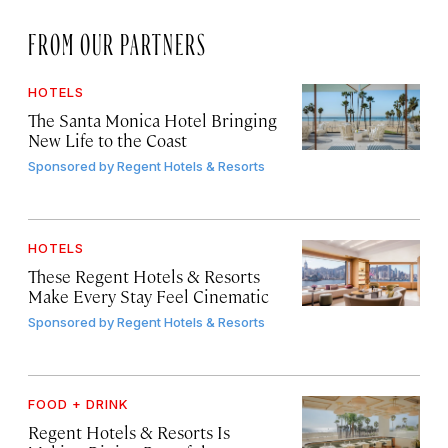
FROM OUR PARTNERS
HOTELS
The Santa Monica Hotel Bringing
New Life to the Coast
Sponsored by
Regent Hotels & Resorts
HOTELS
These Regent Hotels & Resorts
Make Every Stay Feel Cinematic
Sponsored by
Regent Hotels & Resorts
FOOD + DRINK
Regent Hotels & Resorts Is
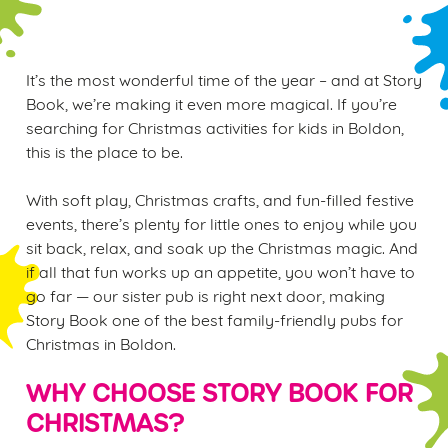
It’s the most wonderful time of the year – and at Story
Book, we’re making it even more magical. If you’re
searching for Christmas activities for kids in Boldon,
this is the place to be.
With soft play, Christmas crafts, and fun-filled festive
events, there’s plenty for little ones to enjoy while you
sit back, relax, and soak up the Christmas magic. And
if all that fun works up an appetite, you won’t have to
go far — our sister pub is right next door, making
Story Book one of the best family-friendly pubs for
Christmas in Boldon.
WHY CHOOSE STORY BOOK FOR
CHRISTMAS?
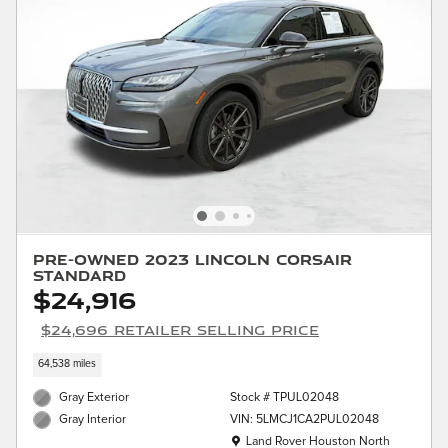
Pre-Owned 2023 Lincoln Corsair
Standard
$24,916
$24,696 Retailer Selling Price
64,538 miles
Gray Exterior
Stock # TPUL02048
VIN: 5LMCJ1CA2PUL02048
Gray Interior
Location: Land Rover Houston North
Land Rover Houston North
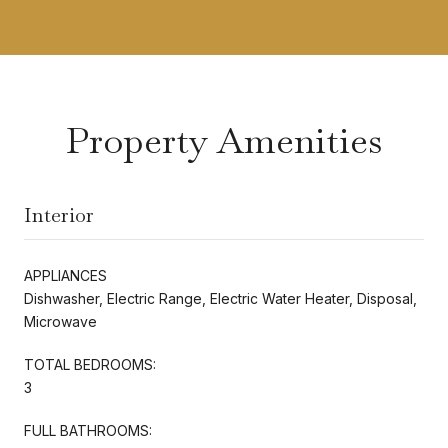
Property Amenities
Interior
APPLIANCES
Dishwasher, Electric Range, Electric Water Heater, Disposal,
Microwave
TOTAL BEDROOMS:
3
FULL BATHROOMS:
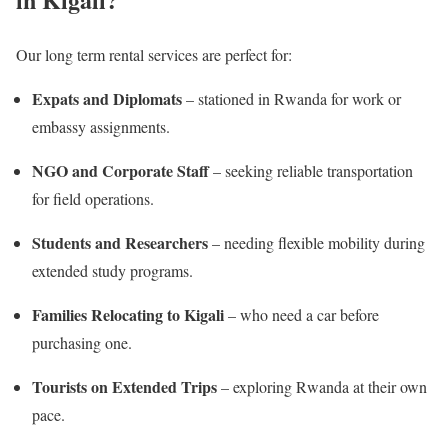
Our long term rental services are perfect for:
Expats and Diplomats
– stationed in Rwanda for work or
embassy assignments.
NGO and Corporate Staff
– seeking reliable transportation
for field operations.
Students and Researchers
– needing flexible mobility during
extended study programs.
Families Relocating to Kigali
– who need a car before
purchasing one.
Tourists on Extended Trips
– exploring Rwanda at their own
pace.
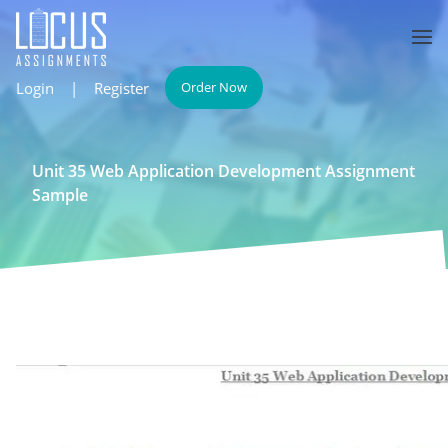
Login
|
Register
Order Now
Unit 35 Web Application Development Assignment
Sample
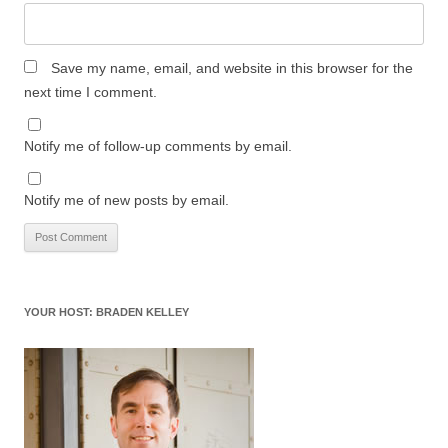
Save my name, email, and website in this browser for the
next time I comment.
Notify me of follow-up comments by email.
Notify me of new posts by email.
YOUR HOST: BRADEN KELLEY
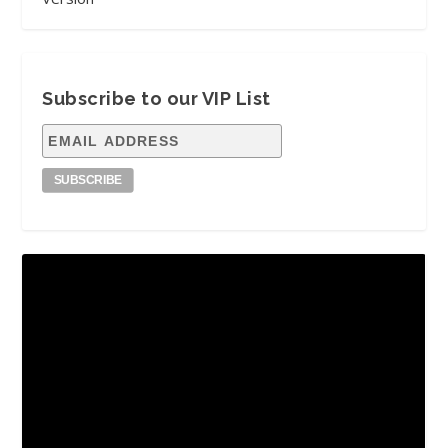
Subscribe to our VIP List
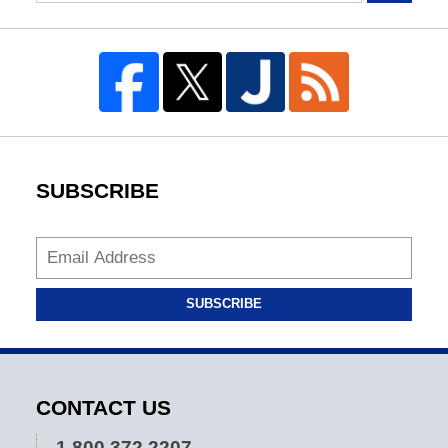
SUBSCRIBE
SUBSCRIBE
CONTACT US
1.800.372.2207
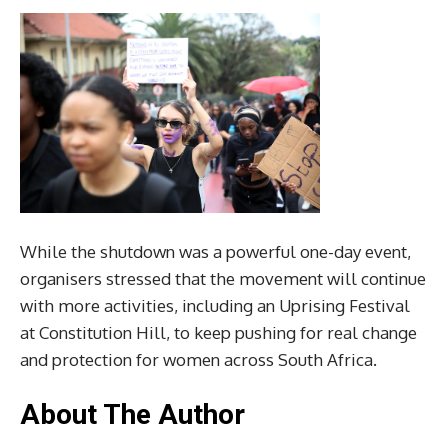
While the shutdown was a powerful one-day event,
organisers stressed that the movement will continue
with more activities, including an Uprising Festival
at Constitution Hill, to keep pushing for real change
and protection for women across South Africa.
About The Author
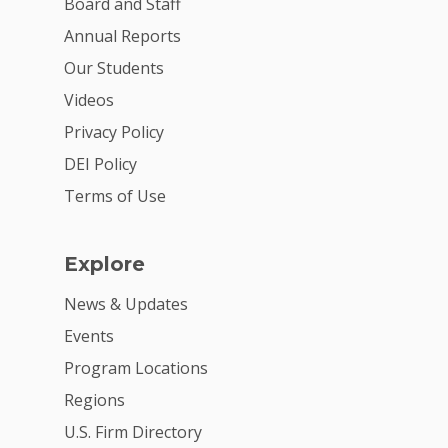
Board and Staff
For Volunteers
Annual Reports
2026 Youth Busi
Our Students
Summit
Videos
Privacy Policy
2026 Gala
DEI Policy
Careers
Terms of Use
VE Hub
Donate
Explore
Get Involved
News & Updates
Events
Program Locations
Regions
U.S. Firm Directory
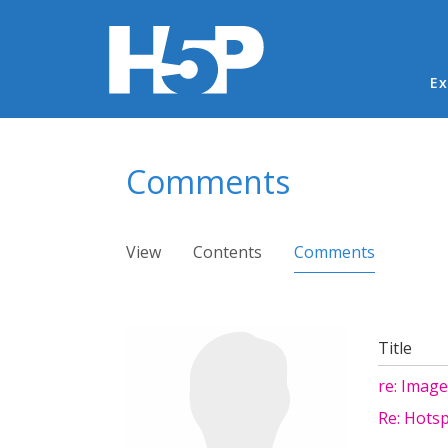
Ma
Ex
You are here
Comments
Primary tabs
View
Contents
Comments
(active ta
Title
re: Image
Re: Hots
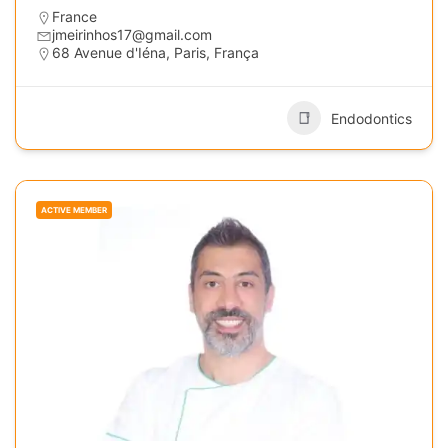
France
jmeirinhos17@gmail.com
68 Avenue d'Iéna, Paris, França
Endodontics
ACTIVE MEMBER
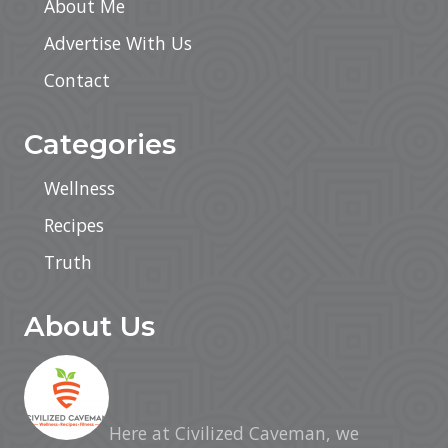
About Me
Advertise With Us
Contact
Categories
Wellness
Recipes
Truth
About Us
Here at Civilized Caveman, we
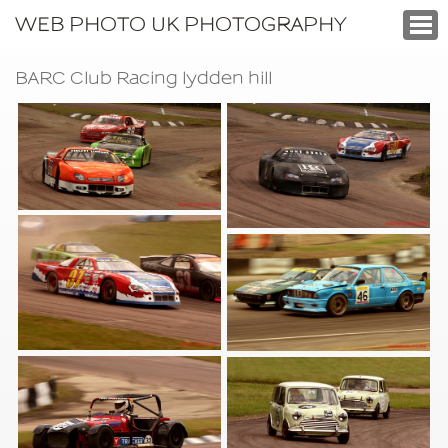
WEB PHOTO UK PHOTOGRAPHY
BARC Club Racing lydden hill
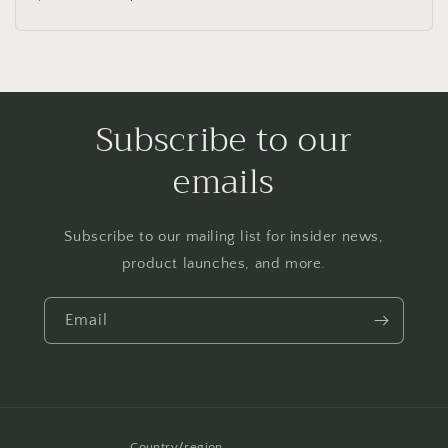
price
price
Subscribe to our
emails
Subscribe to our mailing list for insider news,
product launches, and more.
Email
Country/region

:::

### What needs to be done
Make an exact copy of the listing above. Do not include the pictures.

### Result of the exercise
FROM OUR PARTNERS
HOTELS
The Santa Monica Hotel Bringing
New Life to the Coast
Sponsored by
Regent Hotels & Resorts
HOTELS
These Regent Hotels & Resorts
Make Every Stay Feel Cinematic
Sponsored by
Regent Hotels & Resorts
FOOD + DRINK
Regent Hotels & Resorts Is
It’s the most wonderful time of the year – and at Story
Book, we’re making it even more magical. If you’re
searching for Christmas activities for kids in Boldon,
this is the place to be.
With soft play, Christmas crafts, and fun-filled festive
events, there’s plenty for little ones to enjoy while you
sit back, relax, and soak up the Christmas magic. And
if all that fun works up an appetite, you won’t have to
go far — our sister pub is right next door, making
Story Book one of the best family-friendly pubs for
Christmas in Boldon.
WHY CHOOSE STORY BOOK FOR
CHRISTMAS?
Pre-Owned 2023 Lincoln Corsair
Standard
$24,916
$24,696 Retailer Selling Price
64,538 miles
Gray Exterior
Stock # TPUL02048
VIN: 5LMCJ1CA2PUL02048
Gray Interior
Location: Land Rover Houston North
Land Rover Houston North
Property Amenities
Interior
APPLIANCES
Dishwasher, Electric Range, Electric Water Heater, Disposal,
Microwave
TOTAL BEDROOMS:
3
FULL BATHROOMS:
Our long term rental services are perfect for:
Expats and Diplomats
– stationed in Rwanda for work or
embassy assignments.
NGO and Corporate Staff
– seeking reliable transportation
for field operations.
Students and Researchers
– needing flexible mobility during
extended study programs.
Families Relocating to Kigali
– who need a car before
purchasing one.
Tourists on Extended Trips
– exploring Rwanda at their own
pace.
Login
|
Register
Order Now
Unit 35 Web Application Development Assignment
Sample
Save my name, email, and website in this browser for the
next time I comment.
Notify me of follow-up comments by email.
Notify me of new posts by email.
YOUR HOST: BRADEN KELLEY
Subscribe to our VIP List
SUBSCRIBE
SUBSCRIBE
CONTACT US
1.800.372.2207
While the shutdown was a powerful one-day event,
organisers stressed that the movement will continue
with more activities, including an Uprising Festival
at Constitution Hill, to keep pushing for real change
and protection for women across South Africa.
About The Author
Board and Staff
For Volunteers
Annual Reports
2026 Youth Busi
Our Students
Summit
Videos
Privacy Policy
2026 Gala
DEI Policy
Careers
Terms of Use
VE Hub
Donate
Explore
Get Involved
News & Updates
Events
Program Locations
Regions
U.S. Firm Directory
Ma
Ex
You are here
Comments
Primary tabs
View
Contents
Comments
(active ta
Title
re: Image
Re: Hots
France
jmeirinhos17@gmail.com
68 Avenue d'Iéna, Paris, França
Endodontics
ACTIVE MEMBER
About Me
Advertise With Us
Contact
Categories
Wellness
Recipes
Truth
About Us
Here at Civilized Caveman, we
WEB PHOTO UK PHOTOGRAPHY
BARC Club Racing lydden hill
price
price
Subscribe to our
emails
Subscribe to our mailing list for insider news,
product launches, and more.
Email
Country/region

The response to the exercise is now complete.